Permettez-moi, en cette période de profonde tristesse et de grande souffrance, de vous adresser, en toute humilité, quelques mots.

Au nom du Conseil fédéral, le gouvernement suisse, je tiens à exprimer mes plus sincères condoléances aux familles et aux proches des personnes décédées. A toutes celles et tous ceux qui ont eu la chance de survivre à la catastrophe, mais qui ne sont désormais qu’au début d’un long et difficile chemin de guérison, nous adressons notre profonde compassion.

Je souhaite m’adresser tout particulièrement aux jeunes. Beaucoup des victimes étaient elles-mêmes jeunes, pleines de projets, d’espoirs et de rêves. Leur vie ne doit pas être réduite à la catastrophe, ni aux circonstances dans lesquelles elle s’est achevée. Elle doit être honorée pour ce qu’elle a été: une promesse, une énergie, une part de notre avenir commun.

Nous devons aux personnes touchées, aux familles et aux proches le respect, la mémoire – et l’engagement de tout mettre en œuvre pour qu’une telle catastrophe ne se reproduise pas. La justice examine actuellement dans quelle mesure des prescriptions de sécurité ont été enfreintes et en tirera les conséquences. C’est ce que nous devons aux victimes et à leurs proches.

Je tiens également à rendre hommage à toutes celles et tous ceux qui ont apporté leur aide, sous des formes diverses. A la police, aux nombreux services de secours et aux sapeurs-pompiers de milice qui ont risqué leur vie lors d’opérations de sauvetage dangereuses et éprouvantes. Et à l’ensemble du personnel médical, dans les hôpitaux en Suisse comme à l’étranger, qui s’occupe depuis des jours, sans relâche, des nombreux blessés graves.

Dans le grand malheur qui nous a frappés et qui — j’ose l’affirmer avec force — a fait de toute la Suisse une communauté unie dans le deuil, nous avons, pour un temps, la possibilité d’être ensemble afin de partager le poids de cette épreuve.
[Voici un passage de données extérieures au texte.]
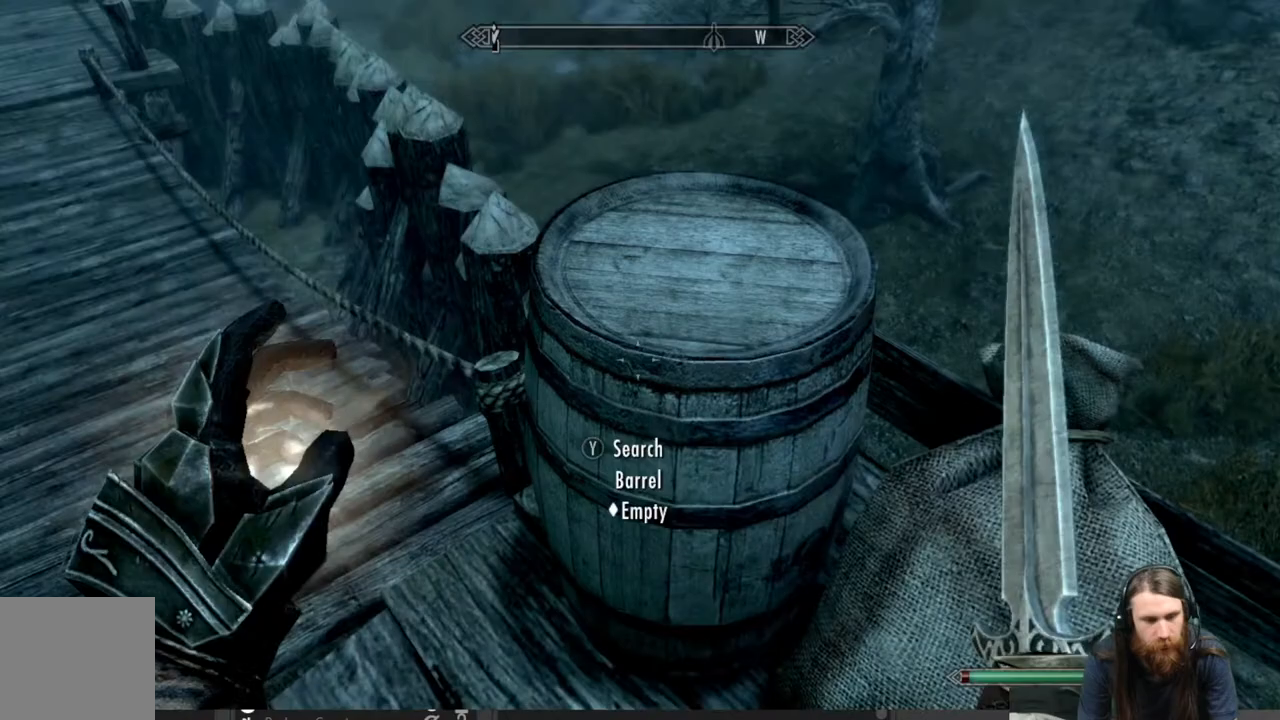
{"buttons": [], "left_stick": "center", "right_stick": "up-left", "events": [[50, "X", "up"], [233, "B", "down"], [317, "B", "up"], [483, "right_stick", "up-left"]]}
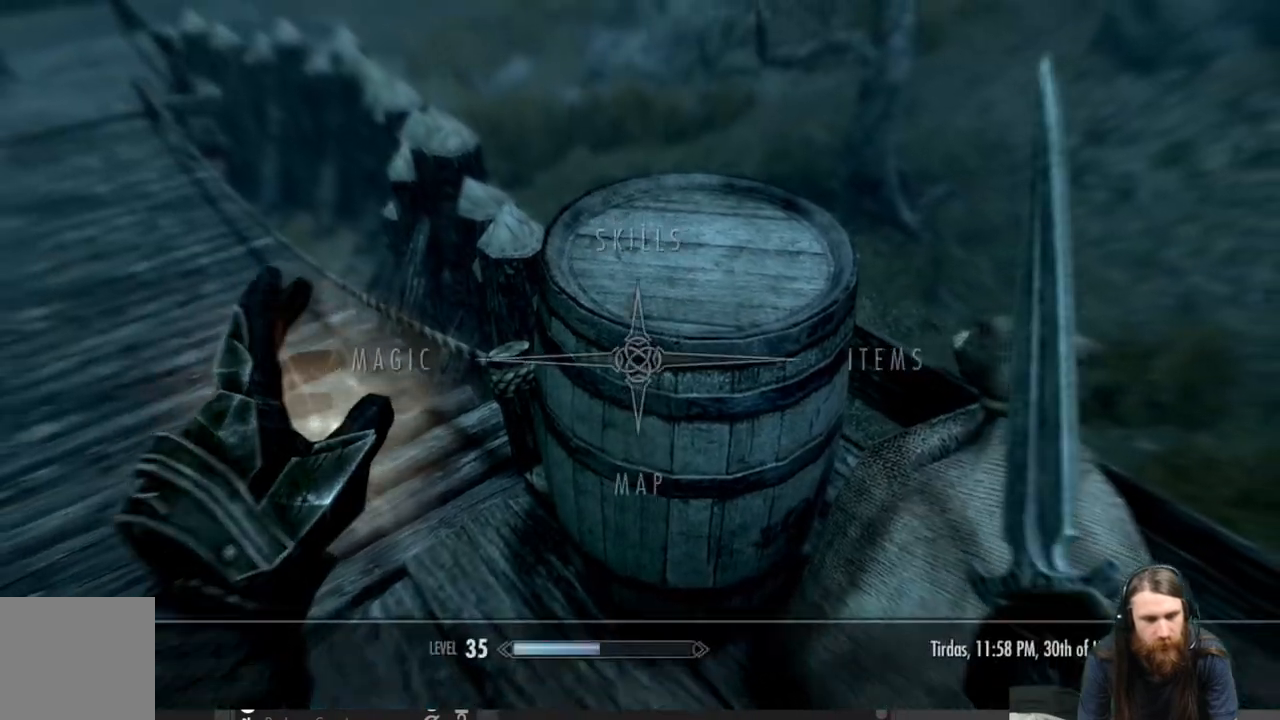
{"buttons": [], "left_stick": "center", "right_stick": "center", "events": [[183, "right_stick", "center"], [317, "B", "down"], [417, "B", "up"]]}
Cette solidarité ne rendra pas la charge plus légère, mais si elle peut ne serait-ce qu’un peu contribuer à apaiser la douleur, alors elle trouve pleinement sa raison d’être.

Il est évident qu’aucun pays ne peut affronter seul de telles situations exceptionnelles. La Suisse a donc, conformément aux mécanismes internationaux prévus, sollicité un soutien, après que plusieurs Etats ont proposé leur aide. Des patientes et des patients souffrant de brûlures extrêmement graves ont ainsi pu être transférés des hôpitaux suisses vers des cliniques spécialisées dans le traitement des grands brûlés, dans différents pays européens. Ils y reçoivent les meilleurs soins possibles. Ces traitements dureront des mois, ce qui représente une charge supplémentaire pour les proches. Au nom de la Suisse, je remercie l’ensemble des pays concernés pour leur solidarité.
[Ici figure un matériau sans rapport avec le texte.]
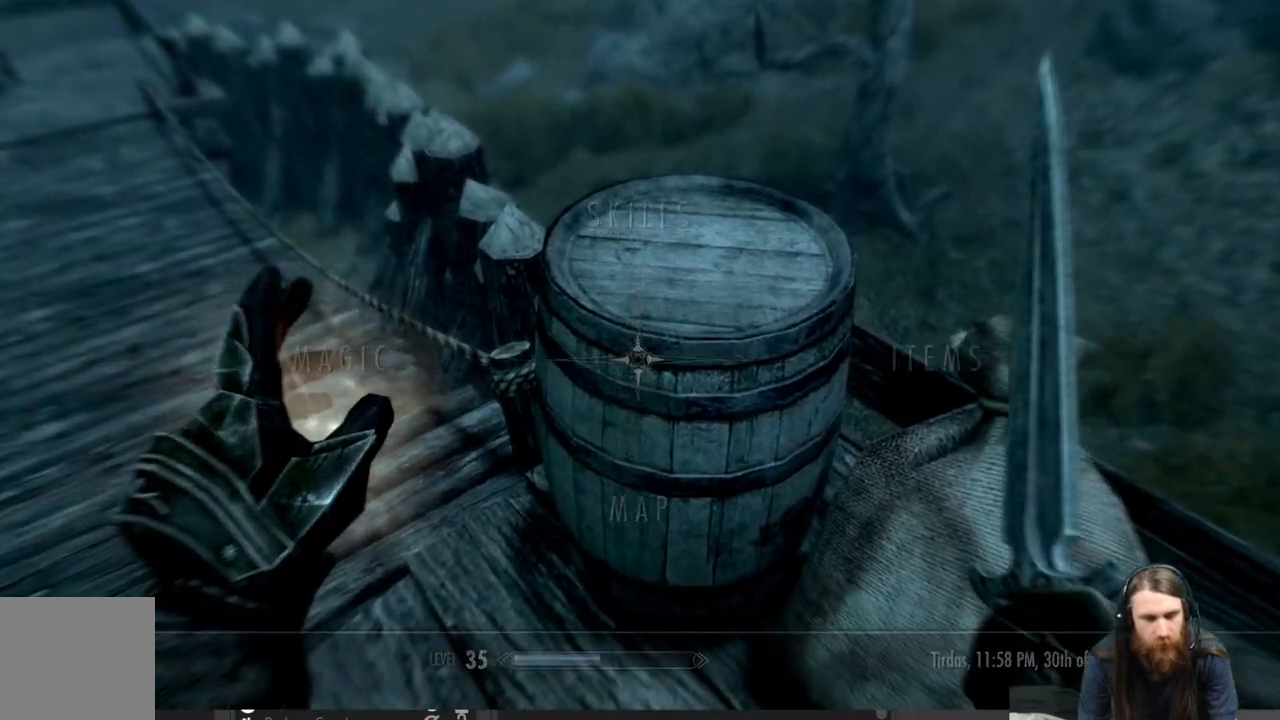
{"buttons": [], "left_stick": "center", "right_stick": "down-right", "events": [[350, "right_stick", "down-right"]]}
Aujourd’hui, la Suisse est triste. Mais aujourd’hui, la Suisse est aussi unie dans le cœur. Unie dans le deuil, unie dans le soutien, unie dans la détermination à comprendre et à protéger.

(Ce texte a été publié dans la Schweizer Illustrierte, puis partagé au groupe CH-Media. Il a été adapté de l'allemand par watson)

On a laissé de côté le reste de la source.